• **READING PASSAGE**
* * *

# Weedeater Featherlite FX26SC leaks



## WildcatKY (Sep 28, 2012)

Starts easily, runs good, does not smoke, but leaks black fuel out of the muffler assy. Not real bad, but enough to be a nuisance. What comes out of the assy looks almost like dirty engine oil. Took it apart looking to clean the spark arrester, but can't seem to find one. ?? Looked at the parts list and they do not show one in the IPL. Possible bad gasket somewhere? I am using 40:1 fuel mixture. Suggestions?


----------



## geogrubb (Jul 28, 2006)

WildcatKY said:


> Starts easily, runs good, does not smoke, but leaks black fuel out of the muffler assy. Not real bad, but enough to be a nuisance. What comes out of the assy looks almost like dirty engine oil. Took it apart looking to clean the spark arrester, but can't seem to find one. ?? Looked at the parts list and they do not show one in the IPL. Possible bad gasket somewhere? I am using 40:1 fuel mixture. Suggestions?


Sounds like an accumulation of gunk in the muffler from a too rich mixture or from adding SeaFoam or Chevron Techron to the mixture, burn it out with a torch. Have a good one. Geo


----------



## 30yearTech (Sep 14, 2006)

If your fuel mix is a little old, it can also cause this as you don't get a complete burn. Make sure you are using fresh mix no older then 4 to 6 weeks from the day you purchased at the pump. You can also use the pre-mix to help eliminate issues caused from stale fuel.

* * *

• **DATA EXCERPTS**
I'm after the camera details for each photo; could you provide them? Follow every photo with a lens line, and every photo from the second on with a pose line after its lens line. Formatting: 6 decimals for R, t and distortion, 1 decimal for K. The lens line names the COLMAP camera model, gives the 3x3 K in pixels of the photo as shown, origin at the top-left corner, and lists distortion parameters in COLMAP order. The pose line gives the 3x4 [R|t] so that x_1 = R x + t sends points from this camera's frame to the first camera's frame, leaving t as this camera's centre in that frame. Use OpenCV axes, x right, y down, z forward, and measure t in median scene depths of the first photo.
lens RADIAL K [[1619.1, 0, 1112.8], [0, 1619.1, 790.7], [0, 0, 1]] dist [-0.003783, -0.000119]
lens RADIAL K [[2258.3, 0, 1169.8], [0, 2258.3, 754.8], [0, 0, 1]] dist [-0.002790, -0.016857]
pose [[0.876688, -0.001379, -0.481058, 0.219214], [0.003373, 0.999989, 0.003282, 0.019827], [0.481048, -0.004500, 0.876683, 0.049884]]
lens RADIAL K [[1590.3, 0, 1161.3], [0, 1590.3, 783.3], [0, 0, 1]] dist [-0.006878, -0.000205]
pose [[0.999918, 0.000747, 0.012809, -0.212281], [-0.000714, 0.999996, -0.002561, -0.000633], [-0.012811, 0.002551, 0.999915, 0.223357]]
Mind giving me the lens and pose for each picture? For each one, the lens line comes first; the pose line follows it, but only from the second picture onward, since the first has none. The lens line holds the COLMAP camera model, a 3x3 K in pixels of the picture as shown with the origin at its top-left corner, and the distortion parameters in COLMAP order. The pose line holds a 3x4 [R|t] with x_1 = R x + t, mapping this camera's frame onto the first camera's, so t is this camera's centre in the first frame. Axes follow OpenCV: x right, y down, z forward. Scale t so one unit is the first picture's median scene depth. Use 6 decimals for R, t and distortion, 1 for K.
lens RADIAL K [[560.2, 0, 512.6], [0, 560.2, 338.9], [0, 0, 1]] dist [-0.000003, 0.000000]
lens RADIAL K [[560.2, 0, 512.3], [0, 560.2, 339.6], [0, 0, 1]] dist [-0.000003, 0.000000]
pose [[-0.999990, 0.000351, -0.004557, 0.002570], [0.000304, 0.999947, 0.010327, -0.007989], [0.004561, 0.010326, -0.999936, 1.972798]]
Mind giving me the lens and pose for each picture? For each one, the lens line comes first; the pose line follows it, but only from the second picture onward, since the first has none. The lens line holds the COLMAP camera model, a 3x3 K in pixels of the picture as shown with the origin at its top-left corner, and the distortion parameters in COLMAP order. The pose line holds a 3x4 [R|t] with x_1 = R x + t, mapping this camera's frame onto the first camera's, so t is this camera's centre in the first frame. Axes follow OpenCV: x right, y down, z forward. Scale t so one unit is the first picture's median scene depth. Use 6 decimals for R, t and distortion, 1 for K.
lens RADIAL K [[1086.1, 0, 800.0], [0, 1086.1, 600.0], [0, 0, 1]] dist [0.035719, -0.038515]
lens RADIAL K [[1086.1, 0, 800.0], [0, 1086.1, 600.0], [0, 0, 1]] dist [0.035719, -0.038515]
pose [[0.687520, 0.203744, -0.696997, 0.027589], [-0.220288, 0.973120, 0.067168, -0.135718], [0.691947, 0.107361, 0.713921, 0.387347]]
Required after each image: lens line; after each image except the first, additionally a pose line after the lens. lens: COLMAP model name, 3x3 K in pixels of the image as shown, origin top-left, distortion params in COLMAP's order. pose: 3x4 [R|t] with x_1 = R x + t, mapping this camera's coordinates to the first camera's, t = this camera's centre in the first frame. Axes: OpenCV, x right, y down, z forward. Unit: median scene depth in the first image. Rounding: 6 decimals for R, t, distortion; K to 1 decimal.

* * *

• **TASKS TO CARRY OUT**
1/ Transcribe the part of the forum thread about the leaking Featherlite trimmer that begins at the words "If your fuel" and stops after the words "from stale fuel.".
2/ Rewrite the listing from its first line through the line that contains "0.002551, 0.999915, 0.223357]]", changing "decimals" to "decimal places" and leaving everything else unchanged. Give only those lines.

• **SOLVED PROBLEMS**
1/
If your fuel mix is a little old, it can also cause this as you don't get a complete burn. Make sure you are using fresh mix no older then 4 to 6 weeks from the day you purchased at the pump. You can also use the pre-mix to help eliminate issues caused from stale fuel.

2/
I'm after the camera details for each photo; could you provide them? Follow every photo with a lens line, and every photo from the second on with a pose line after its lens line. Formatting: 6 decimal places for R, t and distortion, 1 decimal for K. The lens line names the COLMAP camera model, gives the 3x3 K in pixels of the photo as shown, origin at the top-left corner, and lists distortion parameters in COLMAP order. The pose line gives the 3x4 [R|t] so that x_1 = R x + t sends points from this camera's frame to the first camera's frame, leaving t as this camera's centre in that frame. Use OpenCV axes, x right, y down, z forward, and measure t in median scene depths of the first photo.
lens RADIAL K [[1619.1, 0, 1112.8], [0, 1619.1, 790.7], [0, 0, 1]] dist [-0.003783, -0.000119]
lens RADIAL K [[2258.3, 0, 1169.8], [0, 2258.3, 754.8], [0, 0, 1]] dist [-0.002790, -0.016857]
pose [[0.876688, -0.001379, -0.481058, 0.219214], [0.003373, 0.999989, 0.003282, 0.019827], [0.481048, -0.004500, 0.876683, 0.049884]]
lens RADIAL K [[1590.3, 0, 1161.3], [0, 1590.3, 783.3], [0, 0, 1]] dist [-0.006878, -0.000205]
pose [[0.999918, 0.000747, 0.012809, -0.212281], [-0.000714, 0.999996, -0.002561, -0.000633], [-0.012811, 0.002551, 0.999915, 0.223357]]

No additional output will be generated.